Reference can get wild and woolly sometimes. Today, I worked with someone who was trying to track down this citation:
Van der Geer, J., J. A. J. Hanraads, and R. A. Lupton. "The art of writing a scientific article." J. Sci. Commun 163, no. 2 (2000): 51-59.
Google Scholar pulls up this citation:
Heavily cited, but just a citation, no trace of how to get to the actual article. I gave a try in our library's discovery tool, toodled around our list of e-journals, looked through Ulrich's to see what I could find -- the Journal of Science Communication (didn't start publishing until 2002) and Science Communication (no trace of these authors) were both strikeouts, and I couldn't find any trace of the actual Journal of Scientific Communications at all.
This is a not uncommon kind of reference question, where some widely cited article is strangely hard to track down. In my experience, it is often because some part of the citation is flawed. I tweeted something asking if we have a term of art for this kind of thing. (Props to Ryan Randall for suggesting vaporsource, riffing on vaporware.)
Several folks jumped in to help me track it down, and we went over the same few paths. HOWEVER, Kelly and Maggie noted that this article might just be made up. And indeed, many of the hits for this article turn out to be instructions for submitting to journals, like this one.

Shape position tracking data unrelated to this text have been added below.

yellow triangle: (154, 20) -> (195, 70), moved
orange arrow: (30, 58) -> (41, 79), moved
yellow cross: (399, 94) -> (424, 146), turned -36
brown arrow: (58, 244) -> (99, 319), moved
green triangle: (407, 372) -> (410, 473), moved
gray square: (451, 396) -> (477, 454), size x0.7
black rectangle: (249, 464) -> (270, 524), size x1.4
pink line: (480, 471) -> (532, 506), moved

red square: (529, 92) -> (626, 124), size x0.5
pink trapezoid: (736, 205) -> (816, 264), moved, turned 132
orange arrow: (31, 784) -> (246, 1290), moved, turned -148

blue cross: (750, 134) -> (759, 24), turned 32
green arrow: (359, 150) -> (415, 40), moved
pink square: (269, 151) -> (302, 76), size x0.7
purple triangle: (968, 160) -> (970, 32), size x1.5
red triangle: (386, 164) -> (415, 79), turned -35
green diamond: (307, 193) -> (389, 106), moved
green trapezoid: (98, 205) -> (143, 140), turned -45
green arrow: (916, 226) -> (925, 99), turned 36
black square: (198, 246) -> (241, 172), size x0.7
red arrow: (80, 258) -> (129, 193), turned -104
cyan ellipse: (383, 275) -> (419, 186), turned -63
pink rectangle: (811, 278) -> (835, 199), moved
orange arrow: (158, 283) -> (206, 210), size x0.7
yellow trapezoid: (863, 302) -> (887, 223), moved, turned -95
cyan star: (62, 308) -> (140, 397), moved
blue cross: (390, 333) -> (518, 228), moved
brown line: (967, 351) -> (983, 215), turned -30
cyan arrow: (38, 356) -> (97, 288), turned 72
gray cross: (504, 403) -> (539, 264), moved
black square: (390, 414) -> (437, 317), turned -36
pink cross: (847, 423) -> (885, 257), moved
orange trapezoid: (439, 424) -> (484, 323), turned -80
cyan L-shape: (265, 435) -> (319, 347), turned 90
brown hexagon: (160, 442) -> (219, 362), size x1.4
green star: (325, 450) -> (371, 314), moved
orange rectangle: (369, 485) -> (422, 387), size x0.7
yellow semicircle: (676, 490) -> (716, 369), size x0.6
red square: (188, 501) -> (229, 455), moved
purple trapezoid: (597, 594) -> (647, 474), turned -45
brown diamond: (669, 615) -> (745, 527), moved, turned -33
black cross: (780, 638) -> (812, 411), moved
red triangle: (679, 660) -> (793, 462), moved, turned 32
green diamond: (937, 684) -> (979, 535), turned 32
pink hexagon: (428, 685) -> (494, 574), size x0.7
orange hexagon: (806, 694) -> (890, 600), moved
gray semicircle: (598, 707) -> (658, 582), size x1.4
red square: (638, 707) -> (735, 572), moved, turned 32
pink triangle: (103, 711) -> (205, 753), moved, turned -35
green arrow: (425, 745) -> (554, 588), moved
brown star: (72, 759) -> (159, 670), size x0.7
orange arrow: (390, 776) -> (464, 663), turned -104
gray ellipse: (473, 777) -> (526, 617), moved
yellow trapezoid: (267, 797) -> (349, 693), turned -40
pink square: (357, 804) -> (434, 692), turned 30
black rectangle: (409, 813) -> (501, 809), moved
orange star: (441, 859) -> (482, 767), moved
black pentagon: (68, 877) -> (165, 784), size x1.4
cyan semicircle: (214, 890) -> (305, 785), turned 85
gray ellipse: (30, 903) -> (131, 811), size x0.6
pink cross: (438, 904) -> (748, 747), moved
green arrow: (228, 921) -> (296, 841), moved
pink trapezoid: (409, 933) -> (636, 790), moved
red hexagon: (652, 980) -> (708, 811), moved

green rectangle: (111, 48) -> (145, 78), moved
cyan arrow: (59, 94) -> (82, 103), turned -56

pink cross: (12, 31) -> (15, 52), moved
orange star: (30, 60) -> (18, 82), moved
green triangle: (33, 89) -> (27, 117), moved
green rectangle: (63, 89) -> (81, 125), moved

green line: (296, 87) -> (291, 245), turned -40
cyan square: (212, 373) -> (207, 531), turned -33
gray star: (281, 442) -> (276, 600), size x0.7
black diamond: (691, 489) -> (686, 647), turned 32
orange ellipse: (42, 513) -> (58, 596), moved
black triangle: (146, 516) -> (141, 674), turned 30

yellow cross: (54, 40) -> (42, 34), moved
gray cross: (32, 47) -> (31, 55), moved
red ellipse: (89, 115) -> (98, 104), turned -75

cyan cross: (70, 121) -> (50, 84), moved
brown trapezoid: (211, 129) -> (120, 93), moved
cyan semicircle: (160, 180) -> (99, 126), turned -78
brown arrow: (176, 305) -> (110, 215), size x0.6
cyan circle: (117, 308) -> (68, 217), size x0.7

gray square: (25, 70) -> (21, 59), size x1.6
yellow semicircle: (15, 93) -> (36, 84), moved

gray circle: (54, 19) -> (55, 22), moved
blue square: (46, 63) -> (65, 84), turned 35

I communicated this back to the patron, who then sent me this article (paywalled). It is a peer-reviewed article in an engineering journal. The first three citations are all sources listed in that Elsevier journal submission guidelines page -- our elusive "Art of Writing a Scientific Article" article, Strunk and White, and another apparently made-up (and heavily cited) piece about "How to prepare an electronic version of your article."
Given the unlikelihood that Strunk and White provide data about the impacts that the lack of electricity can have on different health outcomes, I think it is fair to imagine that these authors dropped in these citations as a reminder to themselves of the required formatting, and then forgot to swap them out for the actual source.
What can we take from this? For one thing, what an example of the fallibility of the process of scholarly publishing. Given the process of peer review and editing, we might expect reviewers oreditors, if not the authors, of this work to have caught this error. If it happened once or twice, okay...but literally, hundreds of times? Of course, this also means that may be gaps in the legitimate citations of these articles, if they left off sources they actually did mean to cite. What a complicated web, eh?
I also find myself thinking back to a workshop I attended by Joseph Bizup, about his BEAM model for helping students navigate different rhetorical strategies for presenting and using evidence. In my reference interaction with this patron, we walked through several of the supposed citations of the original elusive article. In some, as noted above, the error was obvious. Others, like this one (paywalled) seem to be using the source as if it is legitimate -- the citation is one in a string of citations actually about writing, mostly about writing scientific articles. Although I'd like to give the author the benefit of the doubt -- perhaps it is a wry joke? -- it does seem very likely that they just popped the (heavily cited) source in without thinking too hard about tracking it down. Or, since it also uses Strunk and White, this could be another case of what happened above. But, untangling the ways that these authors use (or don't actually use) the information in the cited sources is a way to make meaning out of the texts.
Is it possible that something even weirder is going on here? Like, that Elsevier (unintentionally?) pops these in at some point in the publishing process? I'm also open to other interpretations -- I'm enjoying puzzling over this. Anyway, blessed are the reference rabbit holes and the mysteries just waiting all around us.